I had the very good fortune to get to know Cyril Cleverdon towards the end of his distinguished career as Librarian at the Cranfield Institute of Technology and his invaluable work in creating and promoting the Cranfield Projects on information retrieval performance. These Projects formed the basis for the TREC events in the USA. At the time we first met in the early 1970s computers were still somewhat on the distant horizon (especially in the UK) but his insights into the fundamental aspects of information retrieval performance most certainly catalysed my move towards information science and away from chemistry and metallurgy.
I was therefore especially interested to read a paper by Professor Justin Zobell (University of Melbourne) in the Summer issue of SIGIR Forum entitled When Measurement Misleads: The Limits of Batch Assessment of Retrieval Systems
To quote from the abstract to this excellent 12pp open access paper
“The discipline of information retrieval (IR) has a long history of examination of how best to measure performance. In particular, there is an extensive literature on the practice of assessing retrieval systems using batch experiments based on collections and relevance judgements.
However, this literature has only rarely considered an underlying principle: that measured scores are inherently incomplete as a representation of human activity, that is, there is an innate gap between measured scores and the desired goal of human satisfaction. There are separate challenges such as poor experimental practices or the shortcomings of specific measures, but the issue considered here is more fundamental – straightforwardly, in batch experiments the human-machine gap cannot be closed. In other disciplines, the issue of the gap is well recognised and has been the subject of observations that provide valuable perspectives on the behaviour and effects of measures and the ways in which they can lead to unintended consequences, notably Goodhart’s law and the Lucas critique.
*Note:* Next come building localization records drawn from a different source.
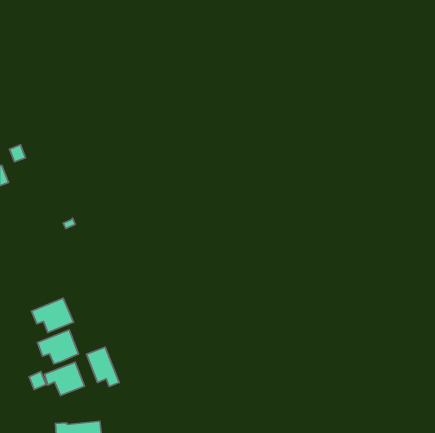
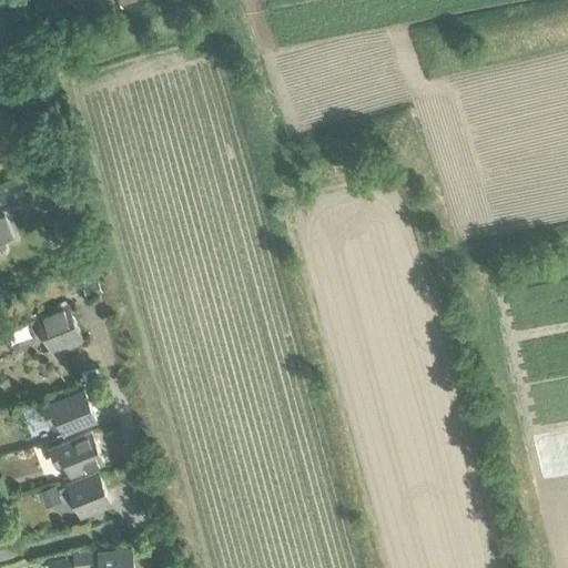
building: none -> [28,308,80,352]
building: [86,347,119,386] -> none

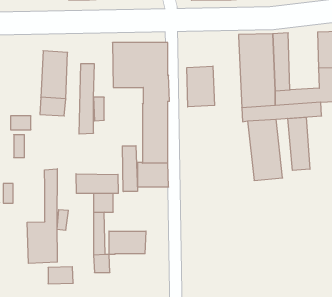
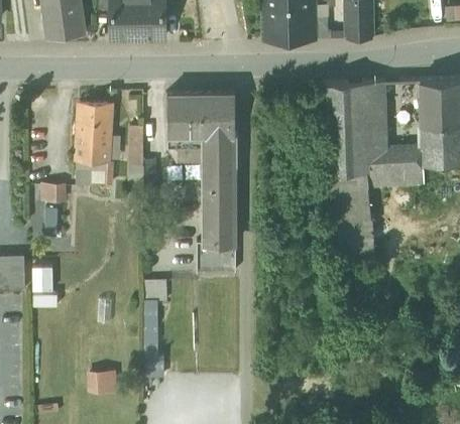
building: [187,66,215,107] -> none
building: [288,117,310,170] -> none
building: [122,146,137,192] -> none
building: [27,169,57,263] -> none
building: [76,174,118,193] -> none
building: [109,231,146,254] -> none

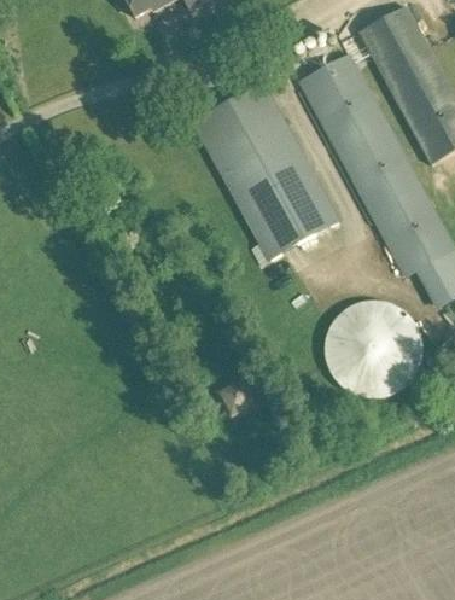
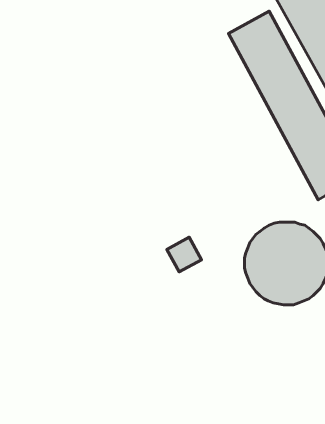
building: [196,83,339,258] -> none
building: [216,375,257,416] -> [167,237,202,272]

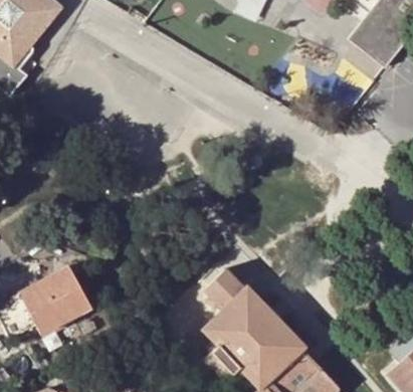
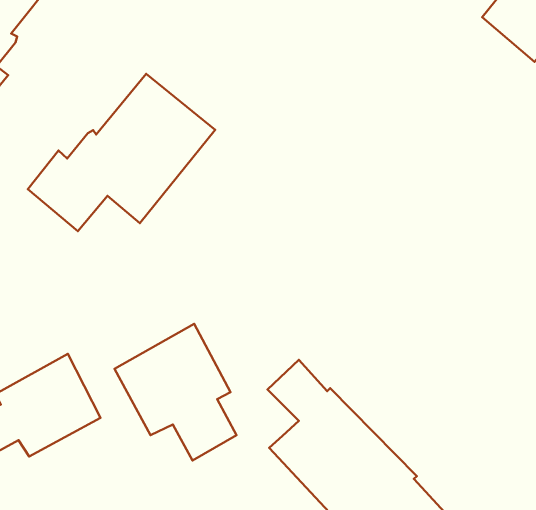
building: none -> [28,74,215,231]
building: none -> [115,324,237,460]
Here I describe these observations and argue that there is evidence that they apply to IR, thus showing that blind pursuit of performance gains based on optimisation of scores, and analysis based solely on aggregated measurements, can lead to misleading and unreliable outcomes.”
To jump to the end of the paper (very lightly edited)
“Researchers – and reviewers! – should be alert to
- Achievement of an improved score does not mean that the method is improved.
- Choice of effectiveness measures that match the aim of the research should be part of the design of the experiment, not an afterthought.
- Results that are based on optimisation to a particular measure should be verified independently of the measure.
- Understanding of accuracy, distribution, and individual variation are critical to accurat interpretation of experimental results.
- A collection of individual cases should not be treated as a homogenous, consistent, or uniformly distributed whole, unless they have been shown to have these properties”
Whether you are an IR academic or a search practitioner this paper should be essential reading!